## [Assigned task 1]
Answer these questions using the passage on solvents and electrodes:
(a) What viscosity range at 25° C. may the composition have?
(b) Which cyclic ester is listed as an example of a hydrophilic solvent?
(c) What materials may be used for the first electrode 110 when it is a transmissive electrode?
## [Assigned task 2]
Proceed with the passage on solvents and electrodes, picking up after its final sentence.

For example, the hydrophobic solvent may include at least one of: an alkane such as n-pentane, n-hexane, n-heptane, n-octane, n-nonane, n-decane, dodecane, hexadecane, and oxadecane; a haloalkane such as dichloromethane, 1,2-dichloroethane, and 1,1,2-trichloroethane; a cycloalkane such as cyclohexane, methylcyclohexane, etc.; an aromatic hydrocarbon such as toluene, xylene, mesitylene, ethylbenzene, n-hexylbenzene, cyclohexylbenzene, trimethylbenzene, and tetrahydronaphthalene; and an aryl halide such as chlorobenzene, o-dichlorobenzene, and cyclohexylbenzene.
In an embodiment, the hydrophilic solvent may include at least one of an alcohol group, an ether group, a ketone group, and an ester group.
For example, the hydrophilic solvent may include at least one of: a alkylene glycol alkyl ether such as ethylene glycol monomethyl ether, ethylene glycol monoethyl ether, ethylene glycol monopropyl ether, ethylene glycol monobutyl ether, propylene glycol monomethyl ether, and propylene glycol methyl ethyl ether; a diethylene glycol dialkyl ether such as diethylene glycol dimethyl ether, diethylene glycol diethyl ether, diethylene glycol dipropyl ether, and diethylene glycol dibutyl ether; an alkylene glycol alkyl ether acetate such as methyl cellosolve acetate, ethyl cellosolve acetate, propylene glycol monomethyl ether acetate, propylene glycol monoethyl ether acetate, and propylene glycol monopropyl ether acetate; an alkoxyalkyl acetate such as methoxybutyl acetate and methoxypentyl acetate; an aromatic hydrocarbon such as benzene, toluene, xylene, and mesitylene; a ketone such as methyl ethyl ketone, acetone, methyl amyl ketone, methyl isobutyl ketone, and cyclohexanone; an alcohol such as ethanol, propanol, butanol, hexanol, cyclohexanol, ethylene glycol, and glycerin; an ester such as 3-ethoxypropionic acid ethyl ester, 3-methoxypropionic acid methyl ester, and 3-phenyl-propionic acid ethyl ester; a cyclic ester such as γ-butyrolactone; and methoxybenzene (anisole).
In an embodiment, a viscosity (@25° C.) of the composition may be in a range of about 2 cP to about 30 cP.
When the viscosity is within this range, the composition according to an embodiment may be suitable for forming a layer using a solution process, for example, by a spin coating process or an inkjet process.
Hereinafter, the structure and a manufacturing method of the light-emitting device 10 according to an embodiment will be described with reference to
In
The first electrode 110 may be formed by, for example, depositing or sputtering a material for forming the first electrode 110 on the substrate. When the first electrode 110 is an anode, a material for forming the first electrode 110 may be a high-work function material that facilitates injection of holes.
The first electrode 110 may be a reflective electrode, a transflective electrode, or a transmissive electrode. When the first electrode 110 is a transmissive electrode, a material for forming the first electrode 110 may include indium tin oxide (ITO), indium zinc oxide (IZO), tin oxide (SnO2), zinc oxide (ZnO), or any combination thereof. In an embodiment, when the first electrode 110 is a transflective electrode or a reflective electrode, a material for forming the first electrode 110 may include magnesium (Mg), silver (Ag), aluminum (Al), aluminum-lithium (Al—Li), calcium (Ca), magnesium-indium (Mg—In), magnesium-silver (Mg—Ag), or any combination thereof.

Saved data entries
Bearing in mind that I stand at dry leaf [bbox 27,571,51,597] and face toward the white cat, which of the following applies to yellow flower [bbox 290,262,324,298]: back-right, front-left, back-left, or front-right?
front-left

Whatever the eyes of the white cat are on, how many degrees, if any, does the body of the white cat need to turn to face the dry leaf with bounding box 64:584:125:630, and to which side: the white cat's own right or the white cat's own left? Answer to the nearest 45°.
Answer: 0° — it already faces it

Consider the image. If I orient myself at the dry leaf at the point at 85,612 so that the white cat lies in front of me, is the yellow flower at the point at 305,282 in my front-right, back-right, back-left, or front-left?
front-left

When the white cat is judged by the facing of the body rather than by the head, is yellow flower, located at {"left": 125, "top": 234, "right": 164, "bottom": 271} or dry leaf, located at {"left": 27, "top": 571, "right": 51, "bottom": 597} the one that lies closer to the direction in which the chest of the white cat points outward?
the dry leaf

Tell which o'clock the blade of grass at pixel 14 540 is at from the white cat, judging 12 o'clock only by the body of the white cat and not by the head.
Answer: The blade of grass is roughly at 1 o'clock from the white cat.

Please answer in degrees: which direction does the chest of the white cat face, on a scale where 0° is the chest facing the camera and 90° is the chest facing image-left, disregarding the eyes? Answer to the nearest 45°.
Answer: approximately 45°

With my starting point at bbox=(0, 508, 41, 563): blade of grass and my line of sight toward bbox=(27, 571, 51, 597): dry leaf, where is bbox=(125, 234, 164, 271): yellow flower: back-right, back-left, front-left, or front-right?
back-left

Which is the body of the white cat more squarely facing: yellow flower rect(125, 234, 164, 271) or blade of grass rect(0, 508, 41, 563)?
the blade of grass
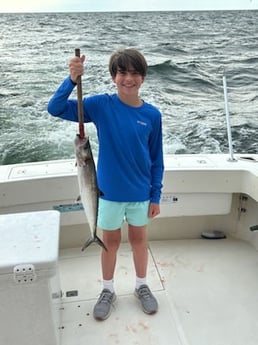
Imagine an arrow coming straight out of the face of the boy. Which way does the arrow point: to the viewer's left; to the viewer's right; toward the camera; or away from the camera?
toward the camera

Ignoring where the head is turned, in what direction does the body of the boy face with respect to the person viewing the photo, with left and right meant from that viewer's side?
facing the viewer
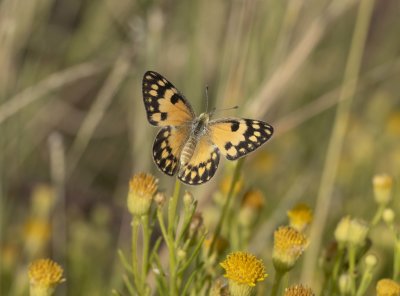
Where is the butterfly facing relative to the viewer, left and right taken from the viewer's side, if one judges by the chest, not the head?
facing away from the viewer and to the right of the viewer

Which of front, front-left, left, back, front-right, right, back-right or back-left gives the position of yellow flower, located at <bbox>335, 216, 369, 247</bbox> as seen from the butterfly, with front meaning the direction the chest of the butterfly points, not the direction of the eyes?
front-right
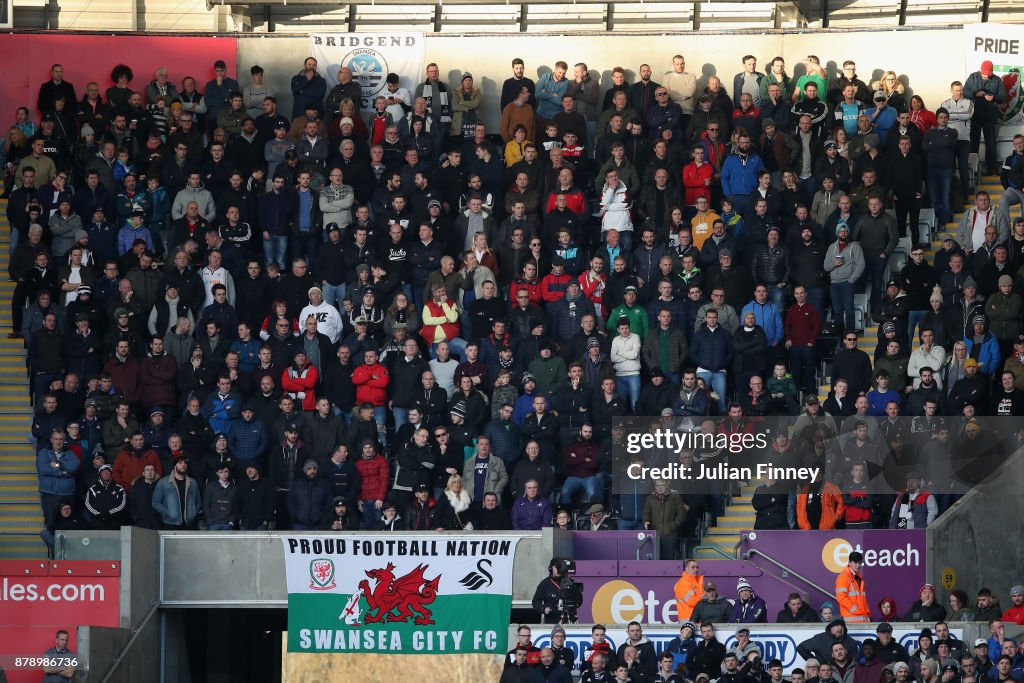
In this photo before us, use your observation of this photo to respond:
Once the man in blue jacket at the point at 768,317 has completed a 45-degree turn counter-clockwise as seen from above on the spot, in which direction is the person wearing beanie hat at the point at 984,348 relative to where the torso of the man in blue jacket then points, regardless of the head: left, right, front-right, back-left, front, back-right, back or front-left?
front-left

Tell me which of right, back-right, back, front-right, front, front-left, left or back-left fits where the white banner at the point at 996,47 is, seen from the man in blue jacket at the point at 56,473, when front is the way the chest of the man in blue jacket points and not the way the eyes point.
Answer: left

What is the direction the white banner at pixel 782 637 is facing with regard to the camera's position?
facing the viewer

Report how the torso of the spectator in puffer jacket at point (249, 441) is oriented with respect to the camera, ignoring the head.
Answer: toward the camera

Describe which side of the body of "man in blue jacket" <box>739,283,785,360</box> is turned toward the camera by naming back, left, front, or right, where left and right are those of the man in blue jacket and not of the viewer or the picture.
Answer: front

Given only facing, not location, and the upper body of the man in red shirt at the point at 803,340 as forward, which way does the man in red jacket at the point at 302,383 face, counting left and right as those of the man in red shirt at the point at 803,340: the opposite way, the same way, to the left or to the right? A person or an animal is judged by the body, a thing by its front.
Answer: the same way

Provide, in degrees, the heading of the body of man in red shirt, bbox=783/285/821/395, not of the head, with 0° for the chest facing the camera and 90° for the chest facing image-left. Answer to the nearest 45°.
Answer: approximately 0°

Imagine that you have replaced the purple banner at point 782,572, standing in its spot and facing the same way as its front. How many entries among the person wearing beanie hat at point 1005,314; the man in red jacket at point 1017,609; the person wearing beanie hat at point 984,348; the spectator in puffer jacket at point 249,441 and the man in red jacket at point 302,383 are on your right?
2

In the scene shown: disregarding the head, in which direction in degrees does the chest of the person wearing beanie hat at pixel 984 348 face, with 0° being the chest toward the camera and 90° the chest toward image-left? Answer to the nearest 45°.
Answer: approximately 45°

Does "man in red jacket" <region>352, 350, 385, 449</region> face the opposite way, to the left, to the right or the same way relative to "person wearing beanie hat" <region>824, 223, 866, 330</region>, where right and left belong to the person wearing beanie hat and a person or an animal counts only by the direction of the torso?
the same way

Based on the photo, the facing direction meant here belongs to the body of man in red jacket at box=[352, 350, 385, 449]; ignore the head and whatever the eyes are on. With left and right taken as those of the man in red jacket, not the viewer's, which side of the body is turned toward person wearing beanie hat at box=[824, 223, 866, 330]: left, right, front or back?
left

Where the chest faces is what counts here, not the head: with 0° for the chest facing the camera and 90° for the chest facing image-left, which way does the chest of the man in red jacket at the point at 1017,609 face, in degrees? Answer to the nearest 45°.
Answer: approximately 0°

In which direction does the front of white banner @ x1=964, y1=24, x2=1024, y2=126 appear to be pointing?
toward the camera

## [Task response 1]
(a) About 2 cP to about 30 cP.
(b) γ-butyrolactone.
(c) Indium tin oxide (ITO), indium zinc oxide (IZO), tin oxide (SnO2), zinc oxide (ZnO), or any combination thereof.

## [Task response 2]
The first electrode 110 may have a structure consisting of a single layer or a structure including multiple layers. In an embodiment, the first electrode 110 may have a three-layer structure of ITO/Ag/ITO.
The interlayer 130 may be disposed above the first electrode 110. The interlayer 130 may include an emission layer.
The interlayer 130 may further include a hole transport region between the first electrode 110 and the emission layer, and an electron transport region between the emission layer and the second electrode 150.
The interlayer 130 may further include, in addition to various organic materials, a metal-containing compound such as an organometallic compound, an inorganic material such as quantum dots, or the like.
In an embodiment, the interlayer 130 may include two or more emitting units stacked between the first electrode 110 and the second electrode 150, and at least one charge generation layer between adjacent units among the two or more emitting units. When the interlayer 130 includes two or more emitting units and the at least one charge generation layer as described above, the light-emitting device 10 may be a tandem light-emitting device.
The hole transport region may have a structure consisting of a layer consisting of a single material, a structure consisting of a layer including different materials, or a structure including multiple layers including different materials.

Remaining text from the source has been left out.